• RECORDED DATA:
%%
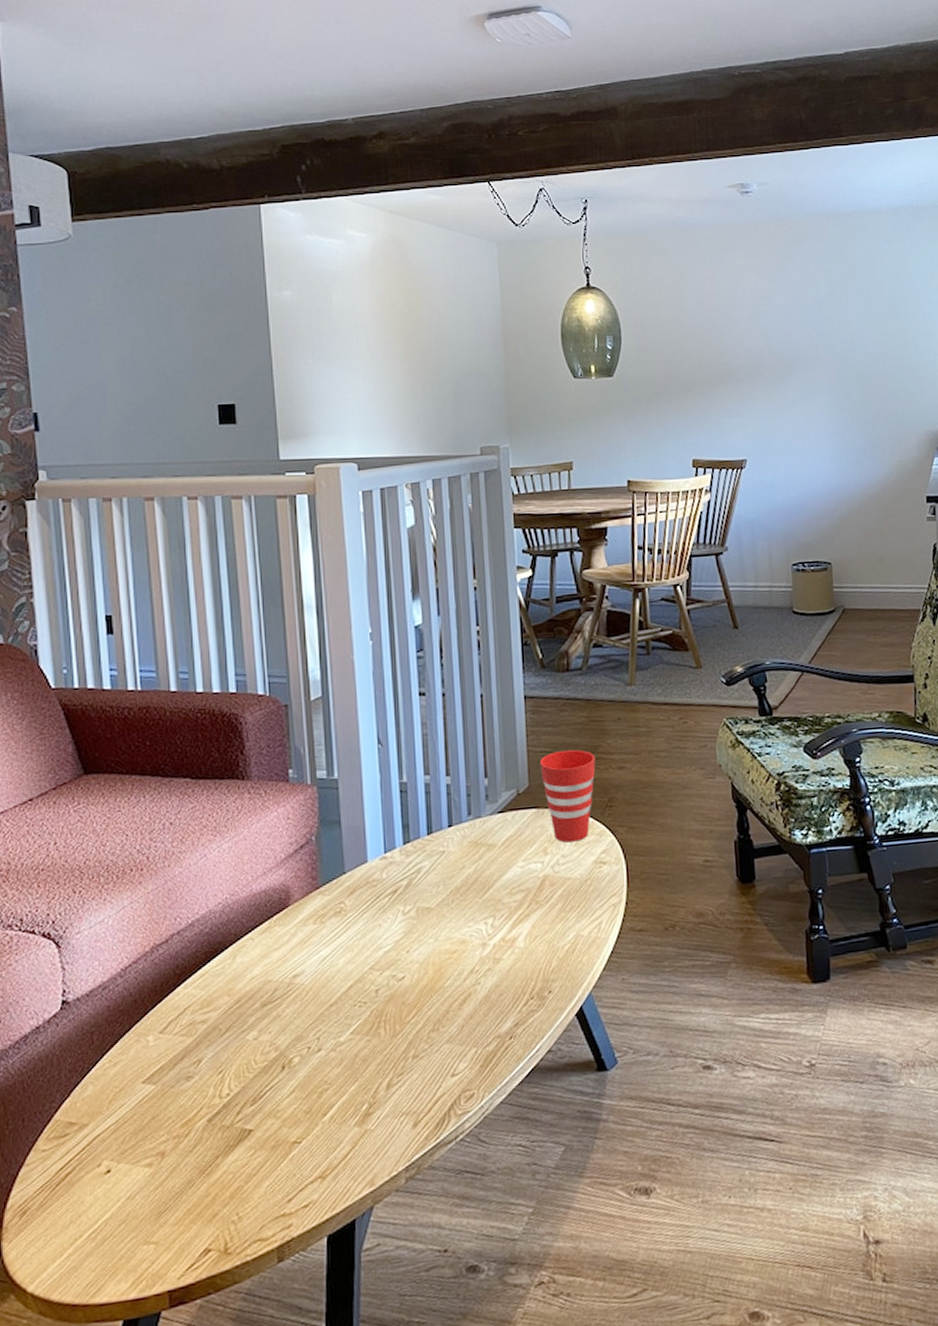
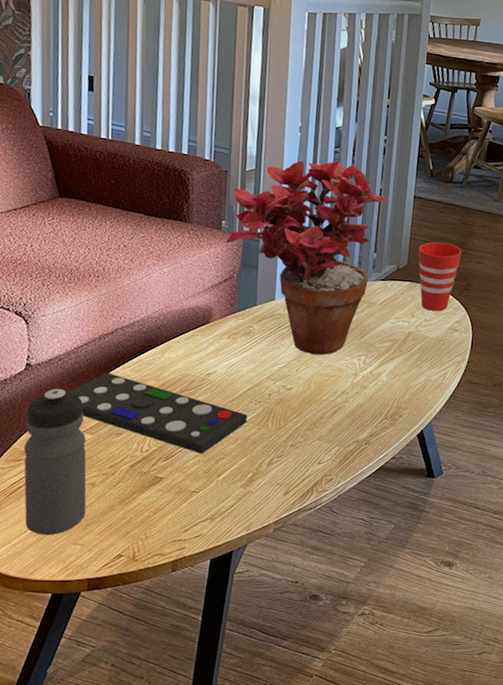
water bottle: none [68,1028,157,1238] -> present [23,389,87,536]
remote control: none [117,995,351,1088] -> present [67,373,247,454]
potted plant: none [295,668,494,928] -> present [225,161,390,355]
%%
• PROBLEM REQUIREMENTS:
When you repeat the lines above, keep them exact and leave out each image they contain.

• RESPONSE:
water bottle: none [68,1028,157,1238] -> present [23,389,87,536]
remote control: none [117,995,351,1088] -> present [67,373,247,454]
potted plant: none [295,668,494,928] -> present [225,161,390,355]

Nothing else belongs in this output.